**Work instruction**
Any picture must be dropped, but each line of the data should be duplicated exactly.

**Record extracts**
•••
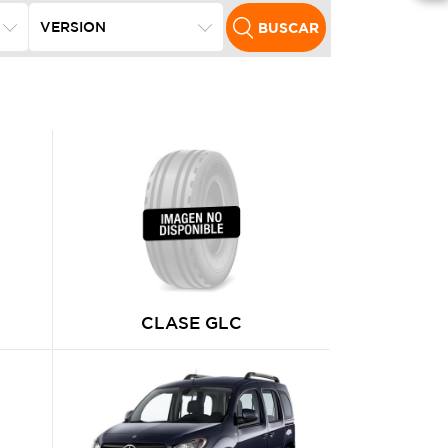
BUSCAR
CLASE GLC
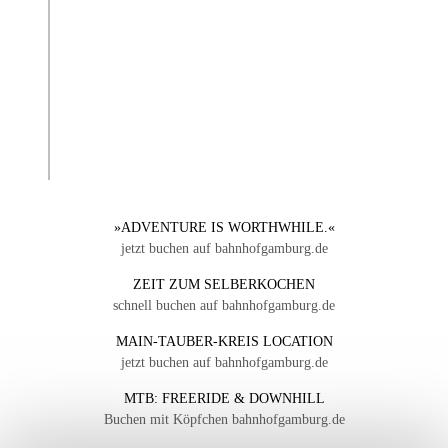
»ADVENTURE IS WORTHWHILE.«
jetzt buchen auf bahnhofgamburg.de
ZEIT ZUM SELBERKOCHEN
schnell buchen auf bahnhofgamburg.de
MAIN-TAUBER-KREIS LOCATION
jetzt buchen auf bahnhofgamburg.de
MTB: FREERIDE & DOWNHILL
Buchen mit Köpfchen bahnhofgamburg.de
•••
**The completed task**
BUSCAR
CLASE GLC
»ADVENTURE IS WORTHWHILE.«
jetzt buchen auf bahnhofgamburg.de
ZEIT ZUM SELBERKOCHEN
schnell buchen auf bahnhofgamburg.de
MAIN-TAUBER-KREIS LOCATION
jetzt buchen auf bahnhofgamburg.de
MTB: FREERIDE & DOWNHILL
Buchen mit Köpfchen bahnhofgamburg.de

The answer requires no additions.